Until you learn more what you like, and how interested you are, I'd probably go with the 500.


----------



## Lee (Mar 19, 2015)

Thanks guys, I've figured it out. The 835 is used, with no choke system included with it. I'd have to buy that as well. And you're right, it is fun getting a new gun. The 20 gauge double barrel is probably 40 years old or more. My granddaddy hunted quail with it, so did my dad, and I killed my first deer with it. I would kind of like to retire it except for special use. 

I've finally studied up on choke comparisons and figured it out. To answer your question, no, it is not fixed but fits the accu-mag system of chokes. That was what was confusing me. It's threaded for chokes but there is just not one in it. 

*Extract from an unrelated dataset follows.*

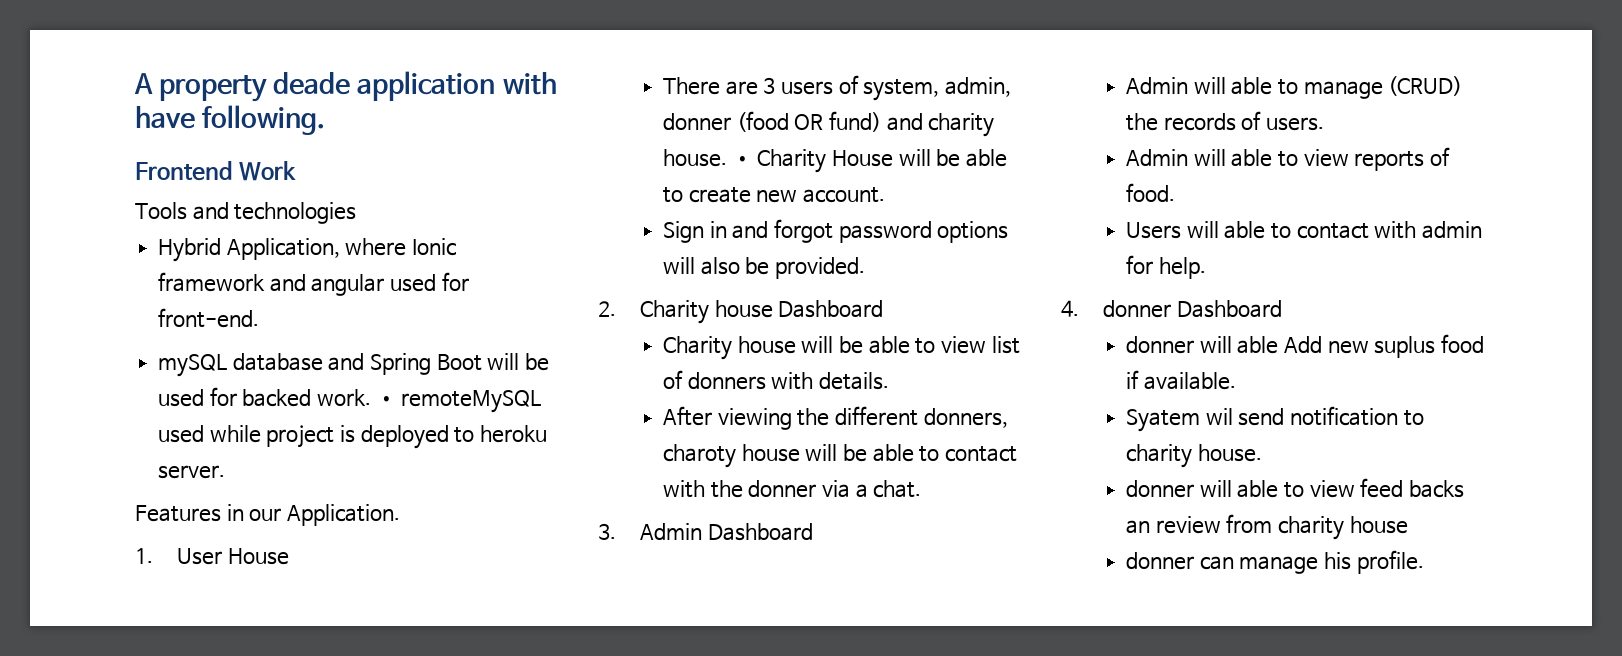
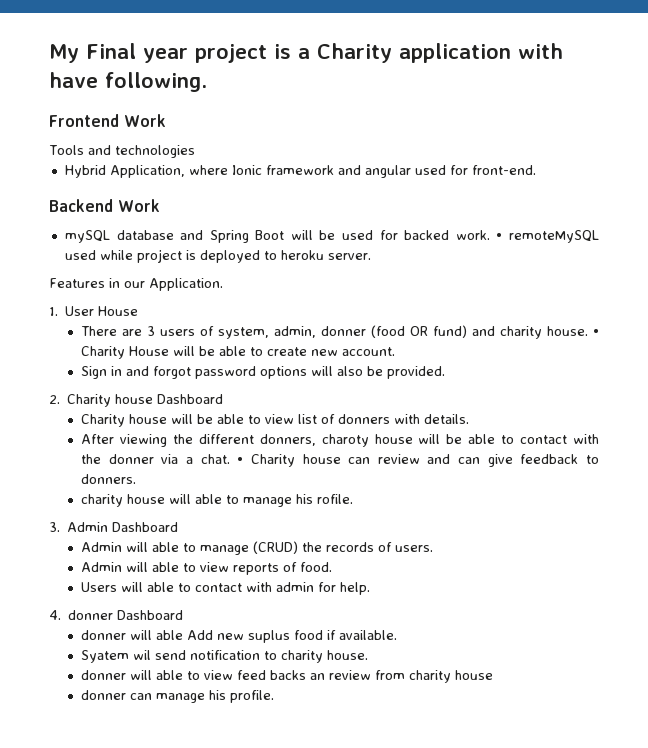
[134,72,351,102] A property deade -> [49,43,392,63] My Final year project is a Charity
(260, 318) none -> [49,199,160,212] // Backend Work
(922, 489) none -> [237,454,599,467] [80,474,136,484] [80,494,353,507] • Charity house can review and can give feedback to donners. // charity house will able to manage his rofile.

The barrel is clearly stamped no slugs... no biggie there, I don't really want it for that anyways. I was just confused on the buckshot.


----------



## tr21 (Mar 19, 2015)

the 835 is a great turkey gun( I have 3 ) get you a decent turkey choke and it will serve you well.


----------



## Flaustin1 (Mar 24, 2015)

Don't know why in the world you couldn't shoot slugs out of a 835.  Ive shot dozens out of mine with no problem.  Wonder if mine is marked "no slugs".


----------



## The Longhunter (Mar 24, 2015)

Flaustin1 said:


> Don't know why in the world you couldn't shoot slugs out of a 835.  Ive shot dozens out of mine with no problem.  Wonder if mine is marked "no slugs".



I had an 835, and if I recall, it's overbore, and the manufacturer didn't want you shooting foster type slugs in it.

Don't think there's any safety issue.


----------



## Flaustin1 (Mar 25, 2015)

Gotcha.  The 835 is overbore.  Mine shoots Remington sluggers like you wouldn't believe though.


----------



## guesswho (Mar 30, 2015)

If you ever think you may want a slug in it, opt for the 500.  My 835 is a great gun, but I wish I would of stuck with a 500 so I have the option of a slug without the need of a new/different barrel.  The buck shot works fine in my 835, just not with a full or extra full choke, it is likely to damage it.


----------



## JohnK (Apr 27, 2015)

The best choke I've found in my 835 for 3 1/2" #4 buckshot is a factory full.....gave $10 for it. (I have 2). This guy makes a buckshot dedicated choke, give him a call...lots cheaper to do it once and be done with it.
http://www.sumtoycustoms.com/index.php/prices

If you just want to bust a coyote in the yard a #4,5 turkey load would likely get it done.


----------